Alesia was born and raised in the mountains of Western North Carolina. She completed her BS in Chemistry at UNC-Wilmington where, under the mentorship of Paulo Almeida, she studied the thermodynamic mechanisms of cytolytic peptides. Alesia started her graduate work with Joe Thornton at the University of Oregon in 2009. In this work, she applied her biochemical background to an evolutionary framework and investigated the genetic and molecular mechanisms for the evolution of DNA-specificity in the steroid receptor family of transcription factors (e.g). She is interested in questions that exist at the interface of biochemistry, biophysics and evolutionary biology; specifically, she aims to understand the molecular mechanisms by which complex biological systems evolved to their modern forms and functions. Alesia is co-mentored by Nels Elde and hopes to use viral-host interactions as a model to investigate the dynamic effects of genetic conflict on the evolution of protein function and genomic architecture.

 

 

 

John McCormick | Ph.D Student

John grew up in Arlington, Texas where he received his B.S. in Biology in 2010. This is also where he first got exposed to research as a volunteer in the lab working on transposase-derived genes (already). John then joined Skip Garner's lab at UT Southwestern and then at Virginia Tech. John worked on a lot of different projects in Skip's lab involving microsatellite repeats in evolution and disease. He has already co-authored 6 publications from this rich research experience.

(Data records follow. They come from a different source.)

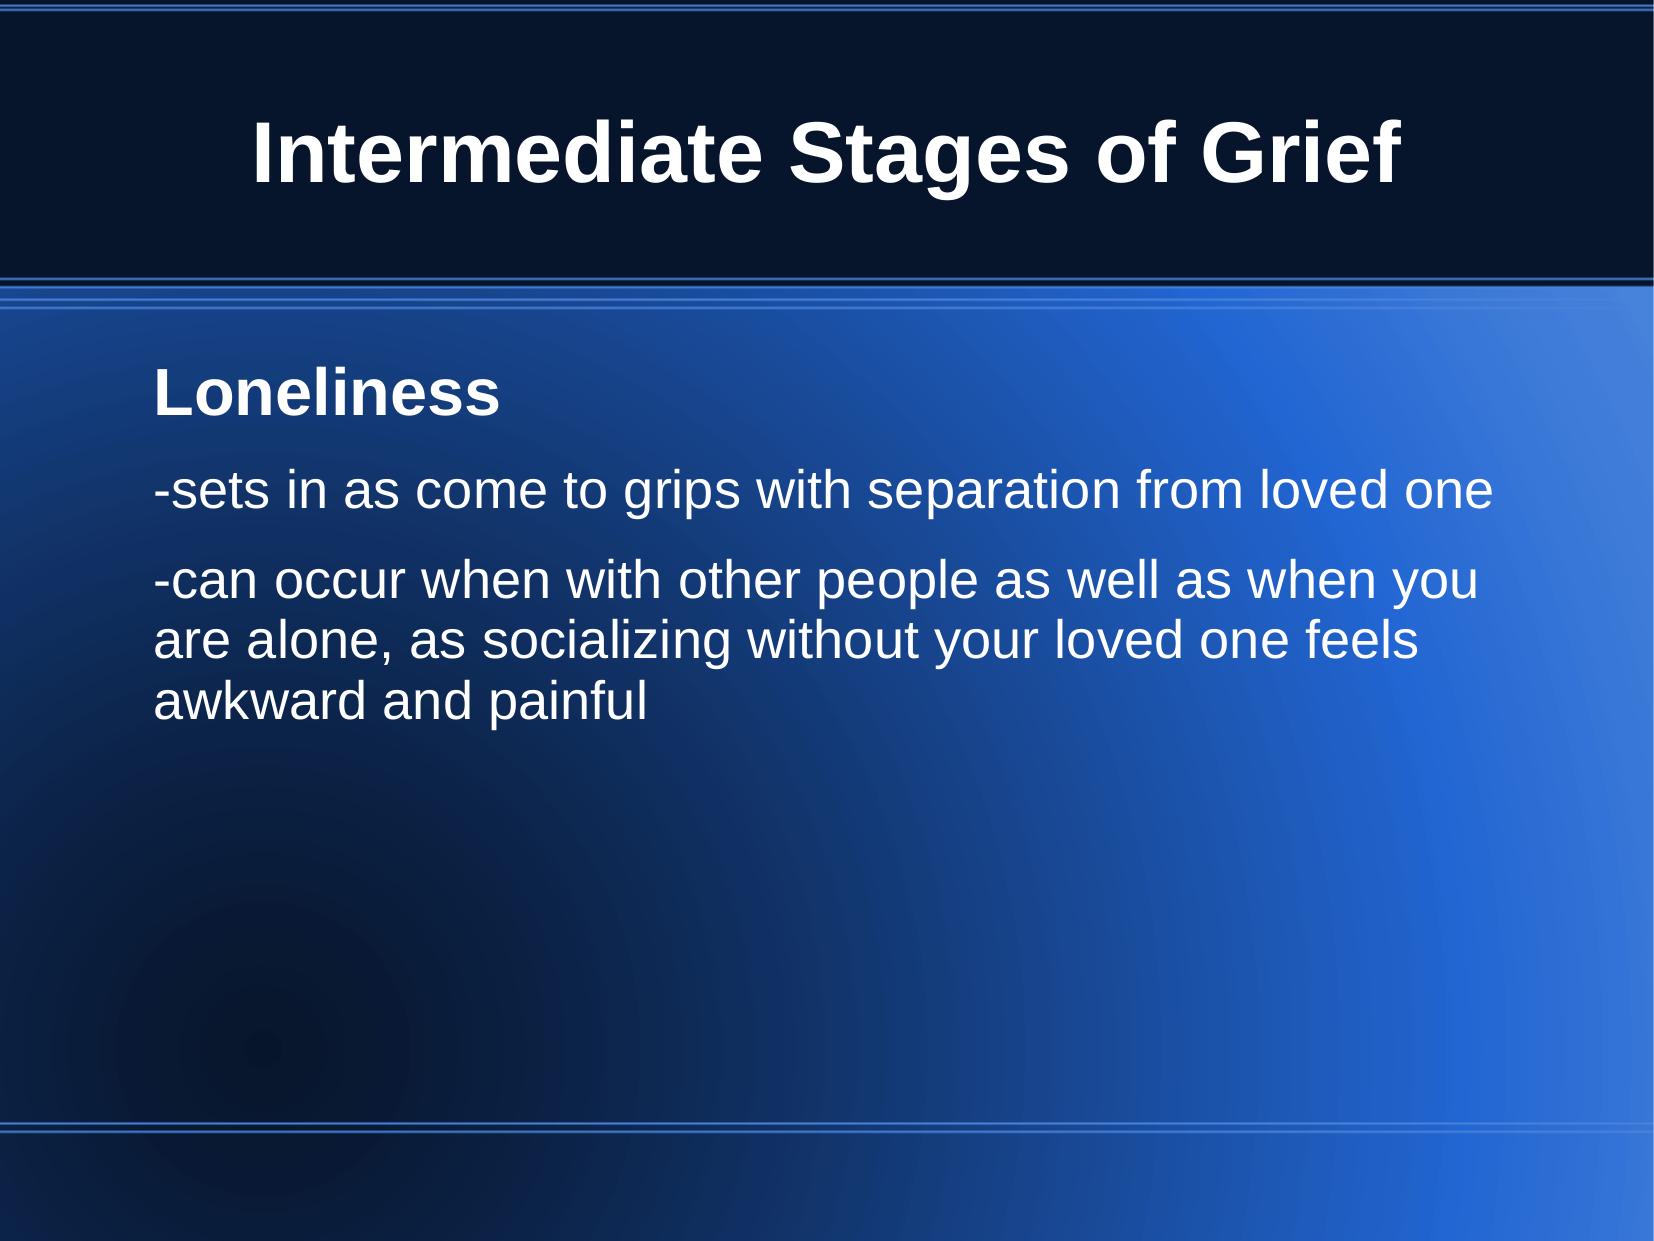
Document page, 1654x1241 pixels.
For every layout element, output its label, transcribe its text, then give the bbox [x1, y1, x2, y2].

list Loneliness -sets in as come to grips with separation from loved one -can occur when with other people as well as when you are alone, as socializing without your loved one feels awkward and painful [82, 355, 1571, 1058]
picture [0, 0, 1654, 1241]
title Intermediate Stages of Grief [82, 49, 1571, 257]
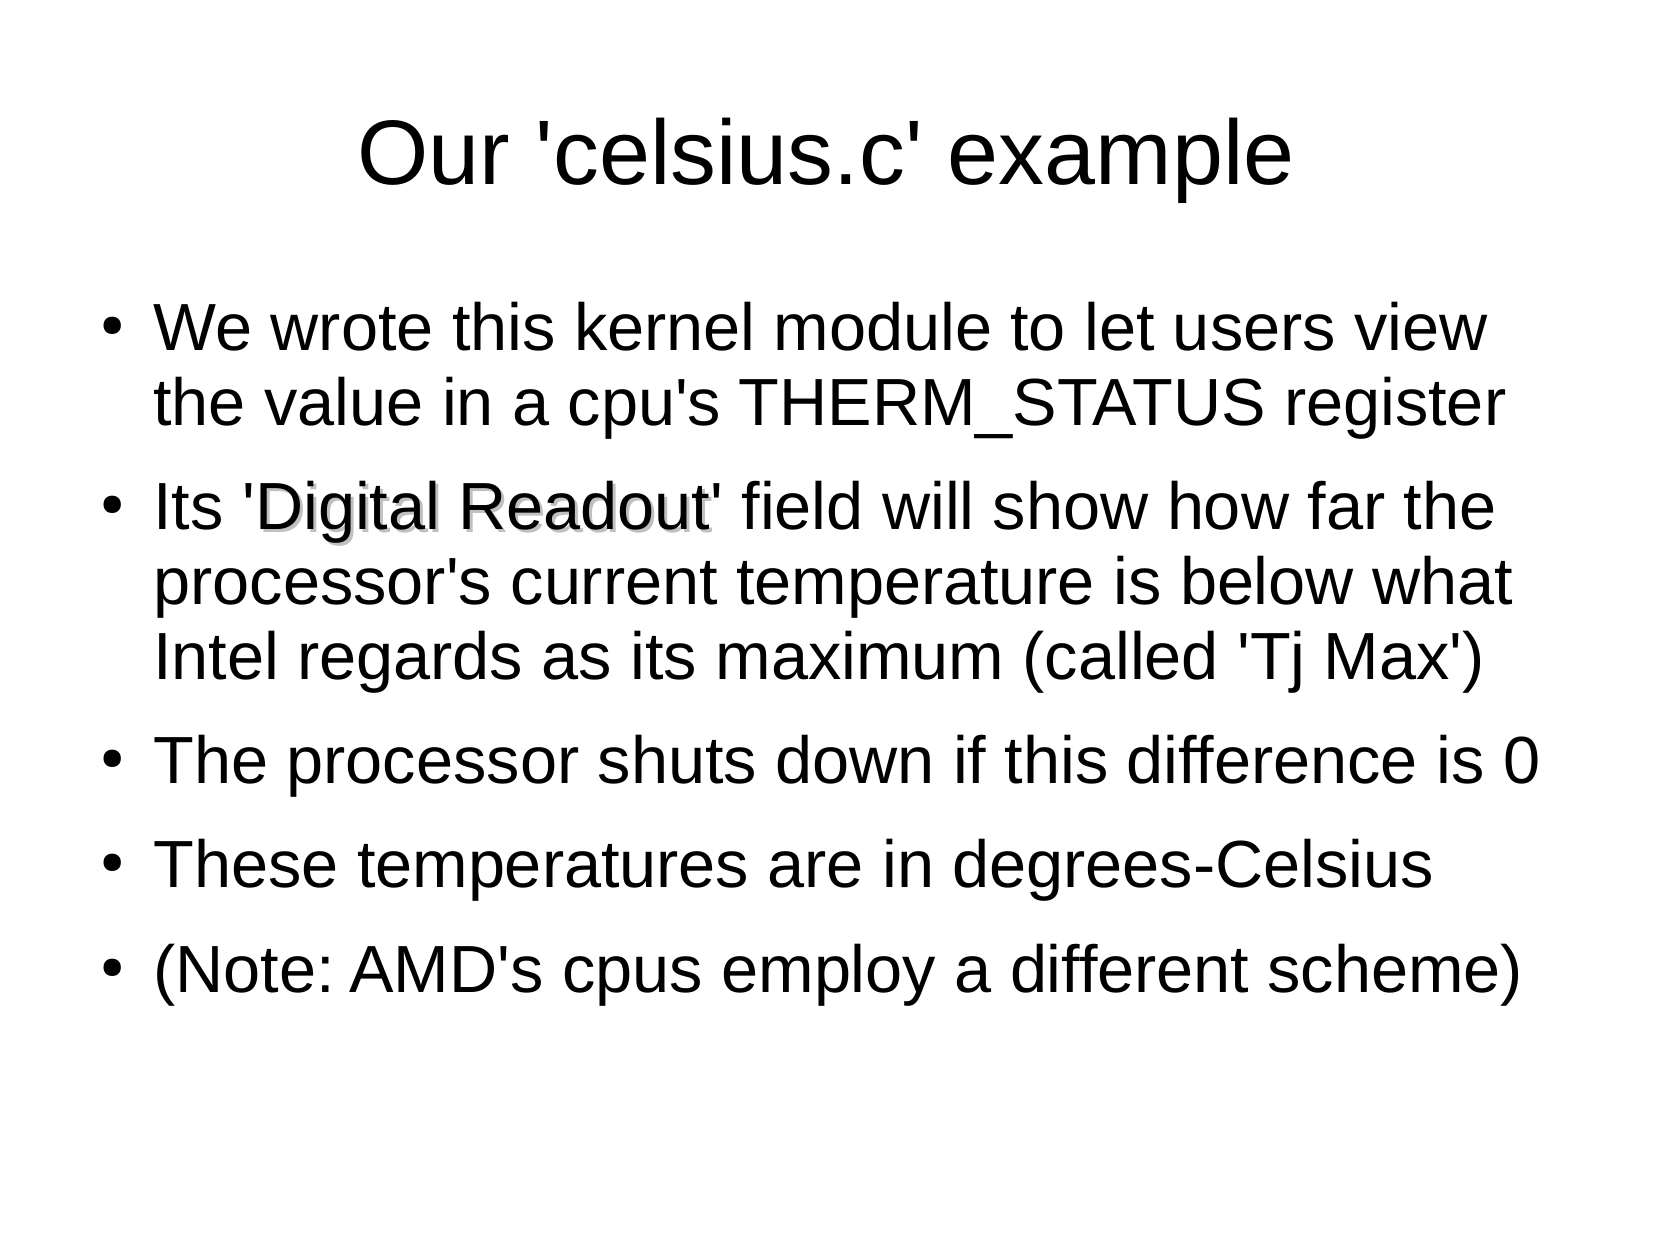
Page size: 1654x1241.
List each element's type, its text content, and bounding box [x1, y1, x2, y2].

title Our 'celsius.c' example [82, 49, 1571, 257]
list We wrote this kernel module to let users view the value in a cpu's THERM_STATUS register Its 'Digital Readout' field will show how far the processor's current temperature is below what Intel regards as its maximum (called 'Tj Max') The processor shuts down if this difference is 0 These temperatures are in degrees-Celsius (Note: AMD's cpus employ a different scheme) [82, 290, 1571, 1094]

To our excitement, John decided to return to the lab in Spring 2013 as a first year MB PhD student at Utah. During his rotation, John used TALEN technology in fish to produce knock out mutations in two transposon-derived genes highly conserved in vertebrate but with yet unknown function. He is currently analyzing the phenotypic and molecular consequences of these mutations in order to shed light on the function of these genes. John has also initiated a functional analysis of the impact of endogenous DNA transposition in zebrafish. Busy man!

 

 

 

Xiaoyu Zhuo | Ph.D Student

Xiaoyu grew up in Southern China and obtained his B.S. and M.S from Wuhan University. There he studied RNA splicing under the mentorship of Dr. Yi Zhang and Dr. Xiang-Dong Fu. He then worked for a pharmaceutical company for 3 years in the field of drug discovery.

Xiaoyu's current research focuses on endogenous retroviruses and their genomic impact.

His first lead-authored publication on bat ERVs is now out and it's on the cover of JVI!

In 2014, Xiaoyu was awarded a Graduate Research Fellowship from the University of Utah.